Posted by arbrealettres sur 2 juin 2016



EPARS SUR LE MONT

Nous cherchions alors des fraises,
nos mains posées sur l’hirsute manteau
herbeux qui les cachait : et sous les souches
des hêtres la main en quête de ceps.

Mains jeunes et vieilles – épars sur le mont
nous cherchions dans l’herbe : dans l’herbe
craignant la vipère, risquant au hasard,
comme ignorants et pourtant conscients, dans la douceur

de l’existence et dans le vent si frais,
buvant à ces vifs effluves, tournés
vers la vie mais non sans l’ivresse
du risque – sans une ombre dans l’âme.

***

SPARSI PEL MONTE

Allora noi cercavamo le fragole,
poste le mani là dove l’irto mantello
erboso le nascondeva : e sotto ceppate
di faggio lieta la mana andava per funghi.
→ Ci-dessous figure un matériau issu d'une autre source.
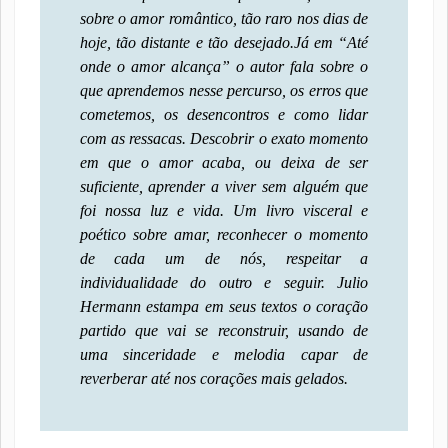
sobre o amor romântico, tão raro nos dias de
hoje, tão distante e tão desejado.
Já em “Até
onde o amor alcança” o autor fala sobre o
que aprendemos nesse percurso, os erros que
cometemos, os desencontros e como lidar
com as ressacas. Descobrir o exato momento
em que o amor acaba, ou deixa de ser
suficiente, aprender a viver sem alguém que
foi nossa luz e vida. Um livro visceral e
poético sobre amar, reconhecer o momento
de cada um de nós, respeitar a
individualidade do outro e seguir. Julio
Hermann estampa em seus textos o coração
partido que vai se reconstruir, usando de
uma sinceridade e melodia capar de
reverberar até nos corações mais gelados.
Mani giovani e vecchie, sparsi pel monte,
noi cercavamo nel verde : nel verde
temendo la vipera, o come inconsci
azzardando, e pur consapevoli, nel dolce

del vivere, el nel vento freschissimo,
bevendo a quell’aure vitali, volti
alla vita ma non senza ebbrezza
di rischio, e senza, nell’anima, un’ombra.